[WORK INSTRUCTIONS]
Extract the text from each of the items below, reproducing every line as it appears. Leave the pictures out of your answer.

[Items from a data source]

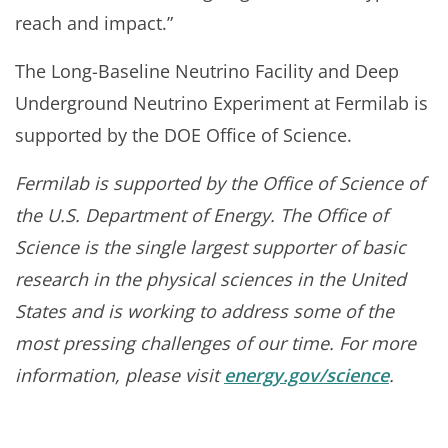
reach and impact.”
The Long-Baseline Neutrino Facility and Deep
Underground Neutrino Experiment at Fermilab is
supported by the DOE Office of Science.
Fermilab is supported by the Office of Science of
the U.S. Department of Energy. The Office of
Science is the single largest supporter of basic
research in the physical sciences in the United
States and is working to address some of the
most pressing challenges of our time. For more
information, please visit
energy.gov/science
.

[SOLUTION TO THIS EXERCISE]
reach and impact.”
The Long-Baseline Neutrino Facility and Deep
Underground Neutrino Experiment at Fermilab is
supported by the DOE Office of Science.
Fermilab is supported by the Office of Science of
the U.S. Department of Energy. The Office of
Science is the single largest supporter of basic
research in the physical sciences in the United
States and is working to address some of the
most pressing challenges of our time. For more
information, please visit
energy.gov/science
.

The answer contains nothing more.